--- DATA RECORDS Enclosed Below ---

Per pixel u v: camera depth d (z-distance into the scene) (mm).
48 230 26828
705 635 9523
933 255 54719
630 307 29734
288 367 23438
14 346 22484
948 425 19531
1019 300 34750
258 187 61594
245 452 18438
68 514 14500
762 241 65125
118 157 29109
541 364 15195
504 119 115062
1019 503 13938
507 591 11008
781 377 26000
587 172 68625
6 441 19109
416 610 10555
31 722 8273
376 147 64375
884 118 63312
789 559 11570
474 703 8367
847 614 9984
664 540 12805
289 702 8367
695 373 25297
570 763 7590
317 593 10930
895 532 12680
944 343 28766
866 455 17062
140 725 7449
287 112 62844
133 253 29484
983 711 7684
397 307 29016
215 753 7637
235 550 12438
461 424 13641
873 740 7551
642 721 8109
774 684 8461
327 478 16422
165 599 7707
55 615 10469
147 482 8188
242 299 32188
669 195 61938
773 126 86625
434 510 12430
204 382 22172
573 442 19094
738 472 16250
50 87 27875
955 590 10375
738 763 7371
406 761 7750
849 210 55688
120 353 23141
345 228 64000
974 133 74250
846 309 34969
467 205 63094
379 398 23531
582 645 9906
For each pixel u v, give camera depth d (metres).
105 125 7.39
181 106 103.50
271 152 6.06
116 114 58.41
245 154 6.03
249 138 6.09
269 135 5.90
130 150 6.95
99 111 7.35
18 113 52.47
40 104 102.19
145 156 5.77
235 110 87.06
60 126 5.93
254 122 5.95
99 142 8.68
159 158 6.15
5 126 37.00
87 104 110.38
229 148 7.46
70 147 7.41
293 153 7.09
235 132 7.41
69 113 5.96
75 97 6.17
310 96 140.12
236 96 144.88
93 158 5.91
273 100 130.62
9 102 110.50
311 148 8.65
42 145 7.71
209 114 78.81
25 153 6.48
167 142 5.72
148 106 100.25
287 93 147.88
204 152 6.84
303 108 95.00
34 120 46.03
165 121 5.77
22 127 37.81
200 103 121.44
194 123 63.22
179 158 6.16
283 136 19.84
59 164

--- End of Enclosed DATA RECORDS ---

Extract all of the material exactly as it is written.

Per pixel u v: camera depth d (z-distance into the scene) (mm).
48 230 26828
705 635 9523
933 255 54719
630 307 29734
288 367 23438
14 346 22484
948 425 19531
1019 300 34750
258 187 61594
245 452 18438
68 514 14500
762 241 65125
118 157 29109
541 364 15195
504 119 115062
1019 503 13938
507 591 11008
781 377 26000
587 172 68625
6 441 19109
416 610 10555
31 722 8273
376 147 64375
884 118 63312
789 559 11570
474 703 8367
847 614 9984
664 540 12805
289 702 8367
695 373 25297
570 763 7590
317 593 10930
895 532 12680
944 343 28766
866 455 17062
140 725 7449
287 112 62844
133 253 29484
983 711 7684
397 307 29016
215 753 7637
235 550 12438
461 424 13641
873 740 7551
642 721 8109
774 684 8461
327 478 16422
165 599 7707
55 615 10469
147 482 8188
242 299 32188
669 195 61938
773 126 86625
434 510 12430
204 382 22172
573 442 19094
738 472 16250
50 87 27875
955 590 10375
738 763 7371
406 761 7750
849 210 55688
120 353 23141
345 228 64000
974 133 74250
846 309 34969
467 205 63094
379 398 23531
582 645 9906
For each pixel u v, give camera depth d (metres).
105 125 7.39
181 106 103.50
271 152 6.06
116 114 58.41
245 154 6.03
249 138 6.09
269 135 5.90
130 150 6.95
99 111 7.35
18 113 52.47
40 104 102.19
145 156 5.77
235 110 87.06
60 126 5.93
254 122 5.95
99 142 8.68
159 158 6.15
5 126 37.00
87 104 110.38
229 148 7.46
70 147 7.41
293 153 7.09
235 132 7.41
69 113 5.96
75 97 6.17
310 96 140.12
236 96 144.88
93 158 5.91
273 100 130.62
9 102 110.50
311 148 8.65
42 145 7.71
209 114 78.81
25 153 6.48
167 142 5.72
148 106 100.25
287 93 147.88
204 152 6.84
303 108 95.00
34 120 46.03
165 121 5.77
22 127 37.81
200 103 121.44
194 123 63.22
179 158 6.16
283 136 19.84
59 164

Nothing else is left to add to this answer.